*** GIVEN DATA Section Begins ***

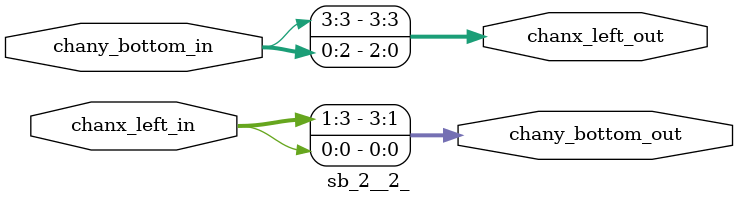
<source format=v>
`default_nettype none

module sb_2__2_(chany_bottom_in,
                chanx_left_in,
                chany_bottom_out,
                chanx_left_out);
//----- INPUT PORTS -----
input [0:3] chany_bottom_in;
//----- INPUT PORTS -----
input [0:3] chanx_left_in;
//----- OUTPUT PORTS -----
output [0:3] chany_bottom_out;
//----- OUTPUT PORTS -----
output [0:3] chanx_left_out;

//----- BEGIN wire-connection ports -----
//----- END wire-connection ports -----


//----- BEGIN Registered ports -----
//----- END Registered ports -----



// ----- BEGIN Local short connections -----
// ----- Local connection due to Wire 0 -----
// ----- Net source id 0 -----
// ----- Net sink id 0 -----
	assign chanx_left_out[1] = chany_bottom_in[0];
// ----- Local connection due to Wire 1 -----
// ----- Net source id 0 -----
// ----- Net sink id 0 -----
	assign chanx_left_out[2] = chany_bottom_in[1];
// ----- Local connection due to Wire 2 -----
// ----- Net source id 0 -----
// ----- Net sink id 0 -----
	assign chanx_left_out[3] = chany_bottom_in[2];
// ----- Local connection due to Wire 3 -----
// ----- Net source id 0 -----
// ----- Net sink id 0 -----
	assign chanx_left_out[0] = chany_bottom_in[3];
// ----- Local connection due to Wire 4 -----
// ----- Net source id 0 -----
// ----- Net sink id 0 -----
	assign chany_bottom_out[3] = chanx_left_in[0];
// ----- Local connection due to Wire 5 -----
// ----- Net source id 0 -----
// ----- Net sink id 0 -----
	assign chany_bottom_out[0] = chanx_left_in[1];
// ----- Local connection due to Wire 6 -----
// ----- Net source id 0 -----
// ----- Net sink id 0 -----
	assign chany_bottom_out[1] = chanx_left_in[2];
// ----- Local connection due to Wire 7 -----
// ----- Net source id 0 -----
// ----- Net sink id 0 -----
	assign chany_bottom_out[2] = chanx_left_in[3];
// ----- END Local short connections -----
// ----- BEGIN Local output short connections -----
// ----- END Local output short connections -----

endmodule
// ----- END Verilog module for sb_2__2_ -----

//----- Default net type -----
`default_nettype wire




</source>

*** GIVEN DATA Section Ends ***

ACTIVITY
Print the entries above exactly, leaving pictures out.

TASK RESPONSE
<source format=v>
`default_nettype none

module sb_2__2_(chany_bottom_in,
                chanx_left_in,
                chany_bottom_out,
                chanx_left_out);
//----- INPUT PORTS -----
input [0:3] chany_bottom_in;
//----- INPUT PORTS -----
input [0:3] chanx_left_in;
//----- OUTPUT PORTS -----
output [0:3] chany_bottom_out;
//----- OUTPUT PORTS -----
output [0:3] chanx_left_out;

//----- BEGIN wire-connection ports -----
//----- END wire-connection ports -----


//----- BEGIN Registered ports -----
//----- END Registered ports -----



// ----- BEGIN Local short connections -----
// ----- Local connection due to Wire 0 -----
// ----- Net source id 0 -----
// ----- Net sink id 0 -----
	assign chanx_left_out[1] = chany_bottom_in[0];
// ----- Local connection due to Wire 1 -----
// ----- Net source id 0 -----
// ----- Net sink id 0 -----
	assign chanx_left_out[2] = chany_bottom_in[1];
// ----- Local connection due to Wire 2 -----
// ----- Net source id 0 -----
// ----- Net sink id 0 -----
	assign chanx_left_out[3] = chany_bottom_in[2];
// ----- Local connection due to Wire 3 -----
// ----- Net source id 0 -----
// ----- Net sink id 0 -----
	assign chanx_left_out[0] = chany_bottom_in[3];
// ----- Local connection due to Wire 4 -----
// ----- Net source id 0 -----
// ----- Net sink id 0 -----
	assign chany_bottom_out[3] = chanx_left_in[0];
// ----- Local connection due to Wire 5 -----
// ----- Net source id 0 -----
// ----- Net sink id 0 -----
	assign chany_bottom_out[0] = chanx_left_in[1];
// ----- Local connection due to Wire 6 -----
// ----- Net source id 0 -----
// ----- Net sink id 0 -----
	assign chany_bottom_out[1] = chanx_left_in[2];
// ----- Local connection due to Wire 7 -----
// ----- Net source id 0 -----
// ----- Net sink id 0 -----
	assign chany_bottom_out[2] = chanx_left_in[3];
// ----- END Local short connections -----
// ----- BEGIN Local output short connections -----
// ----- END Local output short connections -----

endmodule
// ----- END Verilog module for sb_2__2_ -----

//----- Default net type -----
`default_nettype wire




</source>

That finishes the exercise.